Show off your skills! If you’ve got projects or contributions to open-source work, make sure to highlight them. Share your GitHub or any relevant portfolio when you get the chance.

Tip Number 3

Prepare for those interviews! Brush up on your ML concepts and be ready to discuss how you’d tackle performance bottlenecks. Practice explaining complex ideas simply – it’ll impress the interviewers!

Tip Number 4

Don’t forget to apply through our website! It’s the best way to ensure your application gets seen by the right people. Plus, it shows you’re genuinely interested in joining the Graphcore team.

We think you need these skills to ace Senior ML Engineer: Large-Scale AI Systems in Cambridge

Machine Learning
Deep Learning Frameworks (PyTorch, JAX)
Python
C++
Distributed Training
Performance Optimisation
MLOps for Kubernetes

Some tips for your application 🫡

Tailor Your Application:Make sure to customise your CV and cover letter for the Senior ML Engineer role. Highlight your experience with AI models, performance optimisation, and any relevant projects that showcase your skills in deep learning frameworks like PyTorch or JAX.

Showcase Your Technical Skills:Don’t hold back on your technical prowess! Include specific examples of your work with distributed training, model scaling, and any contributions to open-source projects. We want to see how you’ve tackled complex problems in the past.
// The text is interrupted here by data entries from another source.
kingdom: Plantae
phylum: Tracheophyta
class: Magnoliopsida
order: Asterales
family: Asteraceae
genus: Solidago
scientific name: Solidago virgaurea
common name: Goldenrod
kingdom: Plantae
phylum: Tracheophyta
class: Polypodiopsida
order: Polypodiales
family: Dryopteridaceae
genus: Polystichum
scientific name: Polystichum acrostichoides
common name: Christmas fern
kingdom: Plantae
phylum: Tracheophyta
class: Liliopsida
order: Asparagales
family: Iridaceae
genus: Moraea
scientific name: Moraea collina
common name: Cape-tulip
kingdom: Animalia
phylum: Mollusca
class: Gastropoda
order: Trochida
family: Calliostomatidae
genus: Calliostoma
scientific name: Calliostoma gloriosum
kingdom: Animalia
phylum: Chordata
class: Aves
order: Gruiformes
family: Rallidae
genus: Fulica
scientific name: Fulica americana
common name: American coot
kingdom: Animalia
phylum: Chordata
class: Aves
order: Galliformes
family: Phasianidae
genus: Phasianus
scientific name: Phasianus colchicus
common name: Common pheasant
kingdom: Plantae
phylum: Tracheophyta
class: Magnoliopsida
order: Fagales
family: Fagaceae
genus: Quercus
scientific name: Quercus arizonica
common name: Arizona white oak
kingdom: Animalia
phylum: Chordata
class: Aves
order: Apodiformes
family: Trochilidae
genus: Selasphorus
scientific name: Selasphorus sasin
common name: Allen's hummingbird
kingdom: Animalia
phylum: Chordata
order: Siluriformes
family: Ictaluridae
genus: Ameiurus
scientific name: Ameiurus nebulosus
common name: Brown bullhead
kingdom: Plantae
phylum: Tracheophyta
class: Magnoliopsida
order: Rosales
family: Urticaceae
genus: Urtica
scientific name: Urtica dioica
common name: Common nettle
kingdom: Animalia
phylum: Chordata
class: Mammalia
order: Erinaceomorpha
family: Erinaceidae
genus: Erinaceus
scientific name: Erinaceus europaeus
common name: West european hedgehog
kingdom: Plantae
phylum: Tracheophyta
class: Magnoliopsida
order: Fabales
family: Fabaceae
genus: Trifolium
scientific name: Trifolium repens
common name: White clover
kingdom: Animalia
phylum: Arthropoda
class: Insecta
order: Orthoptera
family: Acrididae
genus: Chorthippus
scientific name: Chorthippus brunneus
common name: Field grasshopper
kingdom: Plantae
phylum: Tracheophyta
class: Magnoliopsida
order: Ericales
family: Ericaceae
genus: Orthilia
Be Clear and Concise:When writing your application, keep it clear and to the point. Use straightforward language to explain your experiences and achievements. Remember, we’re looking for strong communicators who can convey complex ideas simply.

Apply Through Our Website:We encourage you to apply directly through our website. It’s the best way to ensure your application gets into the right hands. Plus, you’ll find all the details about the role and our company culture there!

How to prepare for a job interview at graphcore

Know Your AI Models

Before the interview, make sure you’re up to speed with the latest AI models and techniques relevant to the role. Brush up on your knowledge of deep learning frameworks like PyTorch or JAX, as well as any recent advancements in distributed training. This will show that you're not just technically skilled but also genuinely interested in the field.

Demonstrate Problem-Solving Skills

Prepare to discuss specific challenges you've faced in previous projects, especially those related to performance bottlenecks or model optimisation. Use the STAR method (Situation, Task, Action, Result) to structure your answers, making it easy for the interviewers to see how you approach complex problems.

Collaborative Mindset

Since the role involves working closely with various teams, be ready to share examples of successful cross-functional collaborations. Highlight how you’ve communicated complex technical concepts to non-technical stakeholders, as this will demonstrate your ability to work effectively within a team environment.

Ask Insightful Questions

At the end of the interview, don’t forget to ask questions! Inquire about Graphcore’s current projects, the technologies they’re excited about, or how they envision the future of AI. This shows your enthusiasm for the role and helps you gauge if the company is the right fit for you.